As the top employer in the US, Walmart knows the importance of innovating to maintain or gain market share. Over the past few years, Walmart China has made significant investments in technological partners, including China’s second largest eCommerce company, JD.com. This strategic alliance allows them to offer their products through a platform that saw 352 million active users in the last quarter of 2018. In addition to eCommerce, Walmart China is focusing on last mile delivery, as fleets of eBikes bring products directly to the door of consumers, with a delivery time guarantee of under an hour.
Blockchain is the latest attempt to improve the online-to-offline (o2o) customer experience. Customers browsing the physical stores are now able to scan food items using WeChat, to learn more about the products they are considering. Walmart-China recognizes the importance of this, as a joint industry report (JD.com and Walmart) in 2018 highlighted the fact that “product quality” was the most sought after trend, edging out “convenience” and “value for money” in a survey of Chinese consumers. This makes the VeChain-powered solution an integral part of their core business offering, as having verified data about products will make their goods much more attractive.
Long-term, it’s not unreasonable to expect nearly all food products to have their own unique data that consumers can view and provide feedback on when shopping both online or in physical stores. QR codes have essentially replaced cash in modern China, and their power to convey information gives blockchain a fully developed infrastructure to build on. This is an area Walmart and VeChain are primed to take advantage of as they continue to innovate and empower consumers.
This is an updating story – we will update as more info becomes available.

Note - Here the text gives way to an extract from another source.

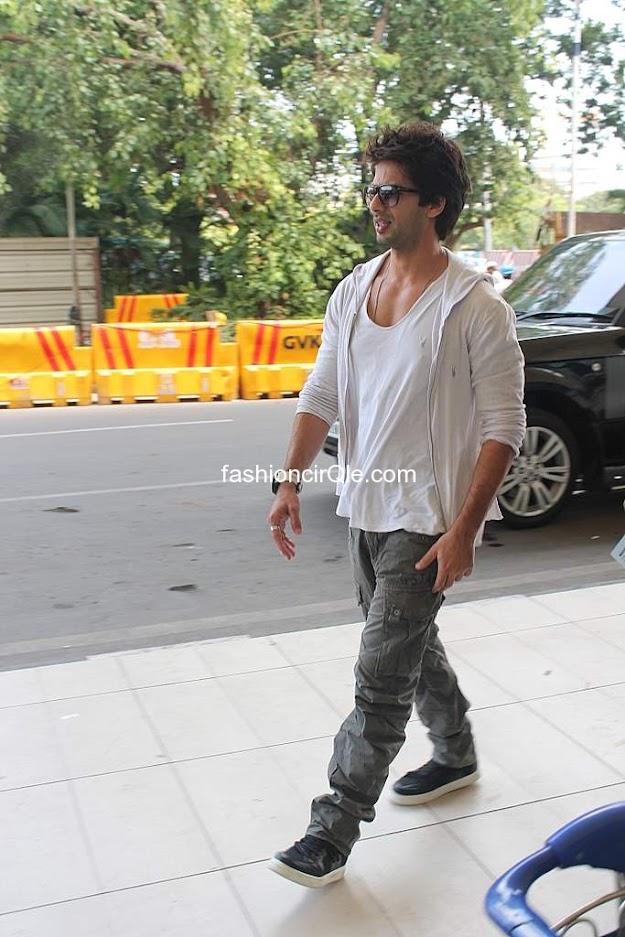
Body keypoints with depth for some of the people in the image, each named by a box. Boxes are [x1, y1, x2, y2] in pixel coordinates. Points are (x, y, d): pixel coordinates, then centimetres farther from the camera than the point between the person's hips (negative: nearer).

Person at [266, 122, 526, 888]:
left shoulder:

Tuesday, June 25th – Wal-mart China announced the creation of a Blockchain Food Safety and Traceability Platform alongside partners VeChain, PwC, China Chain Store and Franchise Association (CCFA), Kerchin, and various other food producers. Wal-Mart will use VeChain’s blockchain technology to verify products along the supply chain, increasing consumer trust. Customers will be able to scan products directly through WeChat as they browse products in stores.
This product, scannable with WeChat – gives customers vital product info
The announcement of the Walmart China Blockchain Traceability Platform came with the introduction of the first batch of 23 product lines that have been tested and launched on the Platform. The Platform is expected to scale by another 100 product lines by the end of the year covering more than 10 product categories including fresh meat product, rice, mushrooms, cooking oil, etc. It is expected that the Walmart traceability system will see traceable fresh meat account for 50% of the total sales of packaged fresh meat, traceable vegetables will account for 40% of the total sales of packaged vegetables, traceable seafood will account for 12.5% of the total sales of seafood by the end of 2020.
Wal-mart hosting the announcement ceremony.
The announcement was closely followed by some very important organizations in China. The ceremony saw VeChain COO Kevin Feng sitting next to a member of the China Academy of Information and Communications Technology, an organization directly under the Ministry of Information and Industry Technology, the top bureau in charge of key technology policies in China.
“Food Safety is at Wal-Mart”
Rice tracked via VeChain
Wal-Mart VeChain, and other partners at the ceremony
Wal-Mart China has a large national chain with over 400 stores nationwide. After heavily investing in e-commerce, curbside pickup, and home delivery platforms in 2018, they are planning to open 30-40 new stores each year. Focusing on food safety is an important area in China, where the government is keen to reduce the number of scandals and become a leader in this field.